So, you want to show that $\operatorname{Lip}(\alpha)$ is a Banach space for the norm $\|\cdot\|_1$.
Let $C[0,1]$ denote the Banach space of continuous complex-valued functions on $[0,1]$, equipped with the sup-norm $\|\cdot\|_\infty$. Then, in particular, for any $f \in \operatorname{Lip}(\alpha)$, $\|f\|_\infty \leq \|f\|_1$.
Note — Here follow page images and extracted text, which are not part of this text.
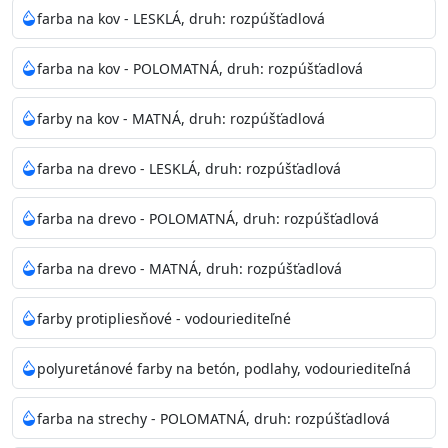
bohatej škále odtieňov.
farba na kov - LESKLÁ, druh: rozpúšťadlová
Odtieň
: Biela + je možné tónovať podľa RAL, NCS,
farba na kov - POLOMATNÁ, druh: rozpúšťadlová
Pantone
farby na kov - MATNÁ, druh: rozpúšťadlová
Informácie k aplikácií
farba na drevo - LESKLÁ, druh: rozpúšťadlová
Pred použitím farbu narieďte do 10% vodou podľa
spôsobu aplikácie. Dobre premiešajte a občas opakujte
farba na drevo - POLOMATNÁ, druh: rozpúšťadlová
aj počas náteru. Naneste jednu
vrstvu štetcom, valčekom alebo striekacou pištoľou
farba na drevo - MATNÁ, druh: rozpúšťadlová
farba zasychá na dotyk po 30-60min./23°C po
dokonalom preschnutí minimálne 3-
farby protipliesňové - vodouriediteľné
4hod/23°C je možné aplikovať ďalšiu vrstvu náteru.
Doba schnutia je závislá na poveternostných
polyuretánové farby na betón, podlahy, vodouriediteľná
podmienkach s vyššou vlhkosťou a nižšou
teplotou sa doba schnutia predlžuje.
farba na strechy - POLOMATNÁ, druh: rozpúšťadlová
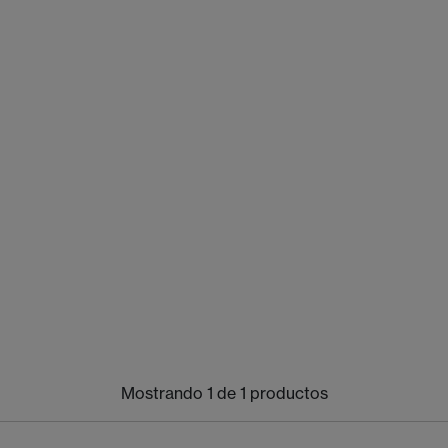
Mostrando 1 de 1 productos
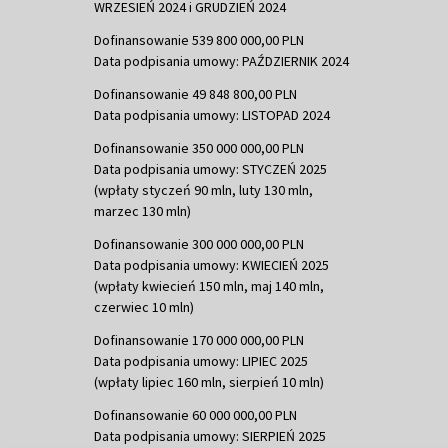
WRZESIEŃ 2024 i GRUDZIEŃ 2024
Dofinansowanie 539 800 000,00 PLN
Data podpisania umowy: PAŹDZIERNIK 2024
Dofinansowanie 49 848 800,00 PLN
Data podpisania umowy: LISTOPAD 2024
Dofinansowanie 350 000 000,00 PLN
Data podpisania umowy: STYCZEŃ 2025
(wpłaty styczeń 90 mln, luty 130 mln,
marzec 130 mln)
Dofinansowanie 300 000 000,00 PLN
Data podpisania umowy: KWIECIEŃ 2025
(wpłaty kwiecień 150 mln, maj 140 mln,
czerwiec 10 mln)
Dofinansowanie 170 000 000,00 PLN
Data podpisania umowy: LIPIEC 2025
(wpłaty lipiec 160 mln, sierpień 10 mln)
Dofinansowanie 60 000 000,00 PLN
Data podpisania umowy: SIERPIEŃ 2025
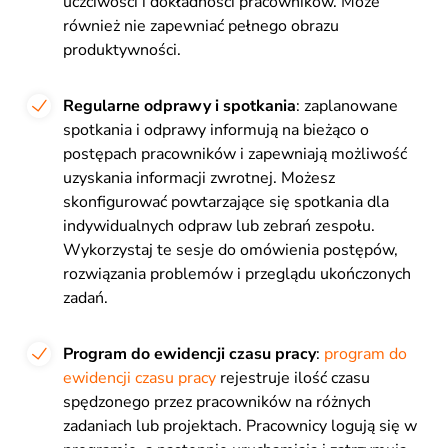
uczciwości i dokładności pracowników. Może
również nie zapewniać pełnego obrazu
produktywności.
Regularne odprawy i spotkania
: zaplanowane
spotkania i odprawy informują na bieżąco o
postępach pracowników i zapewniają możliwość
uzyskania informacji zwrotnej. Możesz
skonfigurować powtarzające się spotkania dla
indywidualnych odpraw lub zebrań zespołu.
Wykorzystaj te sesje do omówienia postępów,
rozwiązania problemów i przeglądu ukończonych
zadań.
Program do ewidencji czasu
pracy
:
program do
ewidencji czasu pracy
rejestruje ilość czasu
spędzonego przez pracowników na różnych
zadaniach lub projektach. Pracownicy logują się w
Now, let $\{f_n\}_{n=1}^\infty$ be a Cauchy sequence in $\operatorname{Lip}(\alpha)$. By the observation above, $\{f_n\}$ is also a Cauchy sequence in $C[0,1]$, and thus converges to some $f \in C[0,1]$ in the sup-norm; it suffices to show that $f \in \operatorname{Lip}(\alpha)$ and that $f_n \to f$ in the norm $\|\cdot\|_1$.
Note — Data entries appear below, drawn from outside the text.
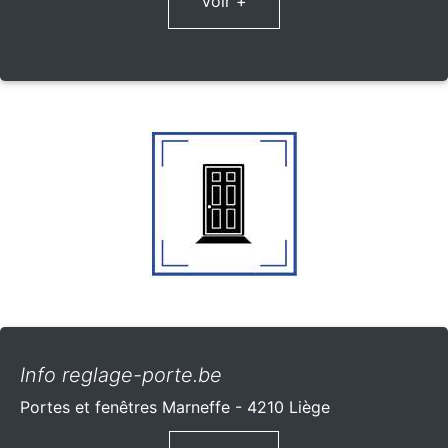
Voir +
Info reglage-porte.be
Portes et fenêtres Marneffe - 4210 Liège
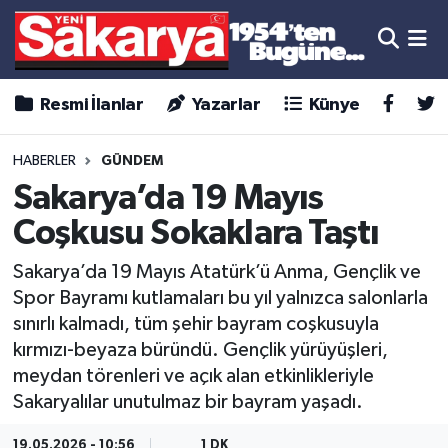
Resmi İlanlar
Yazarlar
Künye
HABERLER
GÜNDEM
Sakarya’da 19 Mayıs
Coşkusu Sokaklara Taştı
Sakarya’da 19 Mayıs Atatürk’ü Anma, Gençlik ve
Spor Bayramı kutlamaları bu yıl yalnızca salonlarla
sınırlı kalmadı, tüm şehir bayram coşkusuyla
kırmızı-beyaza büründü. Gençlik yürüyüşleri,
meydan törenleri ve açık alan etkinlikleriyle
Sakaryalılar unutulmaz bir bayram yaşadı.
19.05.2026 - 10:56
1 DK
In order to show that $f \in \operatorname{Lip}(\alpha)$, observe that
$$
M_f := \sup_{\left|s-t\right| \neq 0} \frac{\left|f(s)-f(t)\right|}{\left|s-t\right|^\alpha} = \sup_{\epsilon > 0} \sup_{\left|s-t\right|=\epsilon} \frac{\left|f(s)-f(t)\right|}{\left|s-t\right|^\alpha} = \sup_{\epsilon > 0} \epsilon^{-\alpha} \sup_{\left|s-t\right|=\epsilon} \left|f(s)-f(t)\right|,
$$
so that if you can find an upper bound, independent of $\epsilon$, for
$$
M_f^\epsilon := \epsilon^{-\alpha} \sup_{\left|s-t\right|=\epsilon} \left|f(s)-f(t)\right|,
$$
you're in business. Roughly, for any given $\epsilon > 0$, you'll want to find a suitable $f_n$ to make applying the triangle inequality for absolute values work out; it will also help to remember that $\{M_{f_n}\}$ is bounded from above, since $\{\|f_n\|_1\}$ is bounded from above (as $\{f_n\}$ is Cauchy in the norm $\|\cdot\|_1$) and $M_{f_n} \leq \|f_n\|_1$ for each $n$.
Once you do know that $f \in \operatorname{Lip}(\alpha)$, you can probably use similar tricks to get that $f_n \to f$ in the norm $\|\cdot\|_1$.